Assignment
A verbatim copy of the line containing "histopathology image of" and all lines after it, up to and including the final line of the records, is the only acceptable output.

Data for analysis START

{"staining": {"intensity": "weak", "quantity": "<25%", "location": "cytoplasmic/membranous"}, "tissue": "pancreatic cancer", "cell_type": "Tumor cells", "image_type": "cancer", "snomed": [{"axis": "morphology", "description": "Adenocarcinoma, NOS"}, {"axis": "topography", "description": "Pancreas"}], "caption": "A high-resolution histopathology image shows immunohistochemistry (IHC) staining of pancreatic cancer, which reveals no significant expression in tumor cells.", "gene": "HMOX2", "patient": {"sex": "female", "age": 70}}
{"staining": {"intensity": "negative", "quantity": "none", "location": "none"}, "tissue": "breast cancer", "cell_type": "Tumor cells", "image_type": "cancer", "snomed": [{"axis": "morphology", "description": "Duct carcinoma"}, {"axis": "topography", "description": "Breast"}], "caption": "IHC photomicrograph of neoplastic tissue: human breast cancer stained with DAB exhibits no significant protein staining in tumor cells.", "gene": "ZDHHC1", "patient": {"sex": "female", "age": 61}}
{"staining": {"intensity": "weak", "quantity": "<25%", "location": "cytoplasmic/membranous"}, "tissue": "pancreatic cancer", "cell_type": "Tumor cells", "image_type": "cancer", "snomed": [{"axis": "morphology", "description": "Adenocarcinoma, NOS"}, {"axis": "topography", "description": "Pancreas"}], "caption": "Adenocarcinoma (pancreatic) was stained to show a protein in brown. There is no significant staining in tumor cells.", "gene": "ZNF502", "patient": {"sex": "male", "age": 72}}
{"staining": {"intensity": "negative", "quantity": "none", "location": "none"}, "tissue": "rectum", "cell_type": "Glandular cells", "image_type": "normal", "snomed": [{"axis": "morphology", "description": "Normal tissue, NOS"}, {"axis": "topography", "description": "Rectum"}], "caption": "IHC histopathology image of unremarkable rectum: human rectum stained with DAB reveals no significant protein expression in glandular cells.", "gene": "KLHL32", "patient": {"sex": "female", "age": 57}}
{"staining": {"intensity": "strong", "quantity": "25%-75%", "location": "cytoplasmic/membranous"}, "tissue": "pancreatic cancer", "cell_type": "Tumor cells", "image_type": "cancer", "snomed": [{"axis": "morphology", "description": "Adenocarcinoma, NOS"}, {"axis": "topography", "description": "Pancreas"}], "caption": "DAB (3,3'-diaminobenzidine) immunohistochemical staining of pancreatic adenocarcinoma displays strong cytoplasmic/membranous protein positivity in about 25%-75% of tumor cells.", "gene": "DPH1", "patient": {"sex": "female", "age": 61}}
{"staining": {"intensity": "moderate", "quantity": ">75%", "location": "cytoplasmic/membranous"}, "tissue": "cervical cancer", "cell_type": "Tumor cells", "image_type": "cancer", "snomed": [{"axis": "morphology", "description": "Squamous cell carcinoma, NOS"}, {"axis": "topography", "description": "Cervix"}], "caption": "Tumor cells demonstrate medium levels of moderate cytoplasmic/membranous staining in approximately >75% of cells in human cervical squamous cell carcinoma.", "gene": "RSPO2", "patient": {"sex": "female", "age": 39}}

Data for analysis END

Result for this exercise
{"staining": {"intensity": "negative", "quantity": "none", "location": "none"}, "tissue": "rectum", "cell_type": "Glandular cells", "image_type": "normal", "snomed": [{"axis": "morphology", "description": "Normal tissue, NOS"}, {"axis": "topography", "description": "Rectum"}], "caption": "IHC histopathology image of unremarkable rectum: human rectum stained with DAB reveals no significant protein expression in glandular cells.", "gene": "KLHL32", "patient": {"sex": "female", "age": 57}}
{"staining": {"intensity": "strong", "quantity": "25%-75%", "location": "cytoplasmic/membranous"}, "tissue": "pancreatic cancer", "cell_type": "Tumor cells", "image_type": "cancer", "snomed": [{"axis": "morphology", "description": "Adenocarcinoma, NOS"}, {"axis": "topography", "description": "Pancreas"}], "caption": "DAB (3,3'-diaminobenzidine) immunohistochemical staining of pancreatic adenocarcinoma displays strong cytoplasmic/membranous protein positivity in about 25%-75% of tumor cells.", "gene": "DPH1", "patient": {"sex": "female", "age": 61}}
{"staining": {"intensity": "moderate", "quantity": ">75%", "location": "cytoplasmic/membranous"}, "tissue": "cervical cancer", "cell_type": "Tumor cells", "image_type": "cancer", "snomed": [{"axis": "morphology", "description": "Squamous cell carcinoma, NOS"}, {"axis": "topography", "description": "Cervix"}], "caption": "Tumor cells demonstrate medium levels of moderate cytoplasmic/membranous staining in approximately >75% of cells in human cervical squamous cell carcinoma.", "gene": "RSPO2", "patient": {"sex": "female", "age": 39}}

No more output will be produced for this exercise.